Dengan berakhirnya proses pemilihan, masyarakat berharap seluruh pihak dapat kembali bersatu, meninggalkan perbedaan pilihan, dan bersama-sama mendukung program kerja Ketua RW terpilih untuk mewujudkan lingkungan RW 14 Permata Harjamukti Utara yang semakin maju, aman, dan harmonis.
Reporter: Kang Ajay
Editor: Redaksi Cirebon Suara
Minggu, 28 Juni 2026
Festival Kesenian Harjamukti Bangkit Lagi Setelah 28 Tahun, Panggung Talenta Lokal Curi Perhatian Warga
![]() |
| Foto Bersama Camat Harjamukti dan Lurah Harjamukti |
CIREBON SUARA – Setelah vakum hampir tiga dekade, Festival Kesenian Kelurahan Harjamukti akhirnya kembali digelar. Bertempat di halaman Kantor Kelurahan Harjamukti, Sabtu (27/6/2026), festival ini sukses menyedot antusiasme masyarakat sebagai bagian dari rangkaian peringatan Hari Jadi Cirebon ke-599.
Kembalinya festival ini menjadi momen yang penuh makna.
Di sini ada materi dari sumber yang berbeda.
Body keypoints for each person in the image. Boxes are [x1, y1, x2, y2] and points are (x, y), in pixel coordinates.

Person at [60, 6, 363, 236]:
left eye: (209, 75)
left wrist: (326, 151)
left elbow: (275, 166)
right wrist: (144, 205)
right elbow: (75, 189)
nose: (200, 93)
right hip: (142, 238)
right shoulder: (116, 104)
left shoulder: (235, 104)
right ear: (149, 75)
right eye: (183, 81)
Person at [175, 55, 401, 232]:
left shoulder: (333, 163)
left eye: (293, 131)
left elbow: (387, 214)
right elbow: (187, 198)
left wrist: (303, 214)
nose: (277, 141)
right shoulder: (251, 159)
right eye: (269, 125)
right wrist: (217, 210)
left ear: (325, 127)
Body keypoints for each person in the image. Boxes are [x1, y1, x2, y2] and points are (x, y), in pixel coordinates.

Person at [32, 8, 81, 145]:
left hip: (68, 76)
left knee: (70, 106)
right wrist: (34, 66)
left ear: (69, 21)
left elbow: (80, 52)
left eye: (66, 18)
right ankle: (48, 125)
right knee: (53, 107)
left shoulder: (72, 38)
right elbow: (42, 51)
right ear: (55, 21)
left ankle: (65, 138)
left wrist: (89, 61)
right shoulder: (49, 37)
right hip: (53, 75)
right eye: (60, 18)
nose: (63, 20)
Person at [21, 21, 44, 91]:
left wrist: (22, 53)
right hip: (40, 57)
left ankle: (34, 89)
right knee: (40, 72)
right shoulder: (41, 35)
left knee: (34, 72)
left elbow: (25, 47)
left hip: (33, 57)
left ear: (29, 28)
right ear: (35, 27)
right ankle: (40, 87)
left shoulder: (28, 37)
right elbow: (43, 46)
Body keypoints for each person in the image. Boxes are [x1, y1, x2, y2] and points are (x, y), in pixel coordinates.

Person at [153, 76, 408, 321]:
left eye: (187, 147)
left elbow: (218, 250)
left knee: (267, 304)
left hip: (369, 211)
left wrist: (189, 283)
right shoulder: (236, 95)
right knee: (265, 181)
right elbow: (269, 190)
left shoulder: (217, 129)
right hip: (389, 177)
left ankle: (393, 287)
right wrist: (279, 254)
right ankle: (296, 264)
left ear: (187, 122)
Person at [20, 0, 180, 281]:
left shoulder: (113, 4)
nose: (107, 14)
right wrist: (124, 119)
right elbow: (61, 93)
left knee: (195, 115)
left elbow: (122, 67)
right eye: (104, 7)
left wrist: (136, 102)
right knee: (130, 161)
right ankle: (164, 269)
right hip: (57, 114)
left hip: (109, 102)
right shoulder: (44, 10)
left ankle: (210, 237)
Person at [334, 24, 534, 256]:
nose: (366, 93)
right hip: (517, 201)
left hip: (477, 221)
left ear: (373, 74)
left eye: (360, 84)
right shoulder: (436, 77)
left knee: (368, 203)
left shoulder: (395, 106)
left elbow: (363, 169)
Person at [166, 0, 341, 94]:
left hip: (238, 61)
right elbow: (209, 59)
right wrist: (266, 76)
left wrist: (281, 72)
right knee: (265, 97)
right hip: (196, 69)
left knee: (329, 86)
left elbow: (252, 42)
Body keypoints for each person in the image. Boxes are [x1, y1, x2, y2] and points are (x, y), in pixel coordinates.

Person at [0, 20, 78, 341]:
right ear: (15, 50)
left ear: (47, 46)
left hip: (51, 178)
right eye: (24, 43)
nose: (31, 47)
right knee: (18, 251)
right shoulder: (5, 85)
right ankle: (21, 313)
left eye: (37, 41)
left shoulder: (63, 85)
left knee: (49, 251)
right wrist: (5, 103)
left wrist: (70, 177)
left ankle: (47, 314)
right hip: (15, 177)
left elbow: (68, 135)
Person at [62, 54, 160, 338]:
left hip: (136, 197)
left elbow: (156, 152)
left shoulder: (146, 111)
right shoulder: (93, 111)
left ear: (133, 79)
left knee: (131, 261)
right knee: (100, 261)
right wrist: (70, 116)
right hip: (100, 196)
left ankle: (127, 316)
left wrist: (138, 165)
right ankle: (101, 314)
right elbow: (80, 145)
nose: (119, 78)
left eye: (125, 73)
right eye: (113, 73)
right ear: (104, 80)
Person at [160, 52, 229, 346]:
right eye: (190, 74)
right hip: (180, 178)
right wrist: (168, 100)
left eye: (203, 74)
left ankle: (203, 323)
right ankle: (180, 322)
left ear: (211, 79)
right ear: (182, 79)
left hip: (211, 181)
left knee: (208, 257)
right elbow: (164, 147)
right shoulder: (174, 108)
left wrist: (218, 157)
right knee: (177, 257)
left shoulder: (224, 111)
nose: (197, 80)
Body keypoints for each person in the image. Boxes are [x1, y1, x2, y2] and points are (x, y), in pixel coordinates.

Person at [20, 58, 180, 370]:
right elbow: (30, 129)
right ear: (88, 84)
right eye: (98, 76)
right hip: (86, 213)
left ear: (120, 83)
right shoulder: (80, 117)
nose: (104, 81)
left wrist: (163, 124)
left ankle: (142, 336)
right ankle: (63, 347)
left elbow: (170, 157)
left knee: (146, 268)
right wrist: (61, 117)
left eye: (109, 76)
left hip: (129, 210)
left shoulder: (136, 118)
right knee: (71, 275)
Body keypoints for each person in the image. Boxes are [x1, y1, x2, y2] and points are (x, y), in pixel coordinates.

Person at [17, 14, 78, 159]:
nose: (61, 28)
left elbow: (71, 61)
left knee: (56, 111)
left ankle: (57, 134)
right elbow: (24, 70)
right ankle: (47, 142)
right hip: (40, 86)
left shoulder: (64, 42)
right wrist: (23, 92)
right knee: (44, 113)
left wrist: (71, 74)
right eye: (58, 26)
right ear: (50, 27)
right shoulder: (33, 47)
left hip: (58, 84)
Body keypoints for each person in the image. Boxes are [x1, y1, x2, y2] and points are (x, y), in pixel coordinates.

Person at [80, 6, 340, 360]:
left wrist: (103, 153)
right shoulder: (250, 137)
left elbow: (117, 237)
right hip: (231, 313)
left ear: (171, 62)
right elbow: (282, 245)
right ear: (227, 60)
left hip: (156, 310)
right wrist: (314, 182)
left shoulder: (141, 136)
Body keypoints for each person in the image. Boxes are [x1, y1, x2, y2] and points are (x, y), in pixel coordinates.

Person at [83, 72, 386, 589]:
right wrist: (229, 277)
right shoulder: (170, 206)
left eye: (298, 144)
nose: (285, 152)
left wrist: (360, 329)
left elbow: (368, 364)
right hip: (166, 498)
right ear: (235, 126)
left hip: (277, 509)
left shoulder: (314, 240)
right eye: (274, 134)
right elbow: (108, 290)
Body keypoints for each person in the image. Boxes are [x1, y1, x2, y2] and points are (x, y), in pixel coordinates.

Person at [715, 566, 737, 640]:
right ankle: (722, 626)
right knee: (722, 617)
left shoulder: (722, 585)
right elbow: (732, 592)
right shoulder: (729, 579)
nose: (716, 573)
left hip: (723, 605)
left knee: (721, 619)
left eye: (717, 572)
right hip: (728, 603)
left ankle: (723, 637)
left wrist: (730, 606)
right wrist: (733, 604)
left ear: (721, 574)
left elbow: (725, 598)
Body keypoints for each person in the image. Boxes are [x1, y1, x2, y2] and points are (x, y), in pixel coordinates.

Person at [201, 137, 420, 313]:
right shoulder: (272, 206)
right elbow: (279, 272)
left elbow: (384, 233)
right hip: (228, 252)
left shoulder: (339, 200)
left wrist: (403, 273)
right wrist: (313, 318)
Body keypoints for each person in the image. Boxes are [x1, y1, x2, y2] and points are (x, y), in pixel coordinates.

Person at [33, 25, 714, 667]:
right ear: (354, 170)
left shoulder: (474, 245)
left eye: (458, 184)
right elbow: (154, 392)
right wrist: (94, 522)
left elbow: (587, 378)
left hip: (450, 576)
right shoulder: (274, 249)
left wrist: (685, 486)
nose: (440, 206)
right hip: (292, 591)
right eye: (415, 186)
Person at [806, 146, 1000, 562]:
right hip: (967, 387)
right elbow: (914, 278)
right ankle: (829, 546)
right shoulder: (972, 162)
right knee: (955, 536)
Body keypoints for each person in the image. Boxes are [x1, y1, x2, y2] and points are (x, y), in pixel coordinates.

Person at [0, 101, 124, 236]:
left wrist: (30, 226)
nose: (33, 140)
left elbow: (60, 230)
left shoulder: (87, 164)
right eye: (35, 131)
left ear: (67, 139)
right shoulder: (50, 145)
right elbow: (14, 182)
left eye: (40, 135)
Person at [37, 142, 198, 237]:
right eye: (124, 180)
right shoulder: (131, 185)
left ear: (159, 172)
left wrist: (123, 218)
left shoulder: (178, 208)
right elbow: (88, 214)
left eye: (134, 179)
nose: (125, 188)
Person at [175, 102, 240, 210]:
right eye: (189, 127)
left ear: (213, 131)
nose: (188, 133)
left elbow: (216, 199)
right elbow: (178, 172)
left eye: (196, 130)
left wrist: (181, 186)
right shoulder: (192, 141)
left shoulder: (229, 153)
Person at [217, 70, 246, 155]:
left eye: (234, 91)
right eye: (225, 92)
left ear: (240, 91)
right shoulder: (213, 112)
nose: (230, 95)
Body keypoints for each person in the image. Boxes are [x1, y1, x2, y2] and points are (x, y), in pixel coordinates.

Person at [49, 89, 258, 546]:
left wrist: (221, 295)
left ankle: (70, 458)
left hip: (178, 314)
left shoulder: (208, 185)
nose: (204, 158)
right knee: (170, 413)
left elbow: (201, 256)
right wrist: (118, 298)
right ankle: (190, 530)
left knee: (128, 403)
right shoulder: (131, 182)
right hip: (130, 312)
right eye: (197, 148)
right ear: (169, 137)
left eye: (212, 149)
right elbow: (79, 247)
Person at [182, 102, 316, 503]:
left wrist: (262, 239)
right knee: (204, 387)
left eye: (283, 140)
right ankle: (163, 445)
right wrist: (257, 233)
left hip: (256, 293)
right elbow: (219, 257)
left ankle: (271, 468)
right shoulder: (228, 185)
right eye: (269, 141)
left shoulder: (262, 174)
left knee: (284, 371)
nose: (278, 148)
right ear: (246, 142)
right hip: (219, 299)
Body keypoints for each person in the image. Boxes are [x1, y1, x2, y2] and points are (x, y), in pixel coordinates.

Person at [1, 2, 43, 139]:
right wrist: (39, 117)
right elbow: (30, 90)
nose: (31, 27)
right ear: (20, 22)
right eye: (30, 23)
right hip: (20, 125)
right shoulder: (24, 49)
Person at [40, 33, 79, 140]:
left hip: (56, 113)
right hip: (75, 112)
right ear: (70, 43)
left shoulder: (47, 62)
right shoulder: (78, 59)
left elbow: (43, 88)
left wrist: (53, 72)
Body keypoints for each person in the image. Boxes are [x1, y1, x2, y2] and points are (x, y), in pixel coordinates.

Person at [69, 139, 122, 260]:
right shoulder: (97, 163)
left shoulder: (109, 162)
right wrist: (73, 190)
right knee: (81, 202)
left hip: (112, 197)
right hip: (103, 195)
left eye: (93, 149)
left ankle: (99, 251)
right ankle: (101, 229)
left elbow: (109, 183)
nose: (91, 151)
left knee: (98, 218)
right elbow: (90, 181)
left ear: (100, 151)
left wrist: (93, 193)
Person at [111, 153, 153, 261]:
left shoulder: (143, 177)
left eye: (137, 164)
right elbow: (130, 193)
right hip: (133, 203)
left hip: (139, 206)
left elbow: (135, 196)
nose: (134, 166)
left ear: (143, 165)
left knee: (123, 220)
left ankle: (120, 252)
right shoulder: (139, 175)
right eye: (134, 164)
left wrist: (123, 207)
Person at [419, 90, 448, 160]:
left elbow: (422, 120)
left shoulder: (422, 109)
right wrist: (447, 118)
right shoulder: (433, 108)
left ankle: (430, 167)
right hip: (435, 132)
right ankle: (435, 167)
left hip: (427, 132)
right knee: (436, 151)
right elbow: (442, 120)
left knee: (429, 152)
Tak hanya menghadirkan hiburan, tetapi juga menjadi simbol bangkitnya semangat masyarakat dalam menjaga dan melestarikan budaya khas Cirebon.
Acara tersebut turut dihadiri Anggota DPRD Kota Cirebon Agung Supirno dan Ruri Tri Lesmana, Staf Ahli Bidang Hukum dan Politik Agus Suherman, Forkopimcam Harjamukti, tokoh masyarakat, serta para Ketua RW dan RT.
![]() |
| Penampilan Tarian Jaipong oleh Warga Lokal |
Lurah Harjamukti, Beny S.Sos, mengaku bersyukur karena seluruh rangkaian kegiatan dapat terlaksana berkat kekompakan masyarakat.
"Alhamdulillah seluruh Ketua RW dan RT memberikan dukungan penuh. Hampir satu bulan kami terus membangun komunikasi dan koordinasi agar festival ini bisa berjalan dengan baik sebagai bentuk partisipasi menyemarakkan Hari Jadi Cirebon ke-599," ujarnya.
Sebanyak 12 penampilan menghiasi panggung festival. Menariknya, seluruh penampil merupakan putra-putri asli Kelurahan Harjamukti yang menampilkan beragam kesenian tradisional, mulai dari Tari Topeng, Tari Samba, hingga atraksi pencak silat.
![]() |
| Turut hadir Forkopimcam dan Anggota DPRD |
Menurut Beny, potensi seni yang dimiliki masyarakat Harjamukti sangat besar dan layak mendapat ruang untuk terus berkembang.
"Semua penampil adalah warga lokal. Kami ingin menunjukkan bahwa Harjamukti memiliki banyak talenta yang mampu menjaga dan melestarikan budaya Cirebon," katanya.
Ia berharap kesempatan tampil dalam berbagai agenda budaya tingkat kota nantinya juga dapat menjadi wadah bagi para seniman lokal Harjamukti untuk terus berkarya.
"Kami siap apabila nantinya mendapat kesempatan tampil dalam agenda yang diselenggarakan Pemerintah Kota Cirebon. Insya Allah para pelaku seni dari Harjamukti siap memperkenalkan budaya daerah kepada masyarakat yang lebih luas," tambahnya.
Sementara itu, Camat Harjamukti, Raden Yuki Maulana Hidayat, SSTP, menyampaikan bahwa festival tersebut menjadi bukti nyata tingginya partisipasi masyarakat dalam menjaga warisan budaya daerah.
Menurutnya, setiap RW memiliki ciri khas yang ditampilkan dalam festival sehingga memperlihatkan kekayaan budaya yang dimiliki wilayah Harjamukti.
"Alhamdulillah di bawah koordinasi Pak Lurah Harjamukti, seluruh masyarakat bisa berpartisipasi dengan sangat baik. Masing-masing RW menampilkan keunikan budaya yang dimiliki sebagai bentuk kecintaan terhadap adat dan tradisi," ujarnya.
Ia menegaskan bahwa melestarikan budaya bukan hanya melalui pertunjukan seni, tetapi juga melalui nilai-nilai kehidupan seperti gotong royong, kebersamaan, dan kepedulian sosial.
"Semangat menjaga budaya harus terus hidup. Tidak hanya lewat tarian atau pertunjukan seni, tetapi juga melalui kebersamaan masyarakat yang saling mendukung. Semoga Festival Kesenian Harjamukti menjadi awal dari tradisi yang terus berlanjut di tahun-tahun mendatang," pungkasnya.
Kembalinya Festival Kesenian Harjamukti menjadi bukti bahwa budaya lokal masih memiliki tempat di hati masyarakat. Di tengah perkembangan zaman, panggung ini sekaligus menjadi ruang bagi generasi muda untuk mengenal, mencintai, dan meneruskan warisan budaya Cirebon agar tetap hidup dari generasi ke generasi.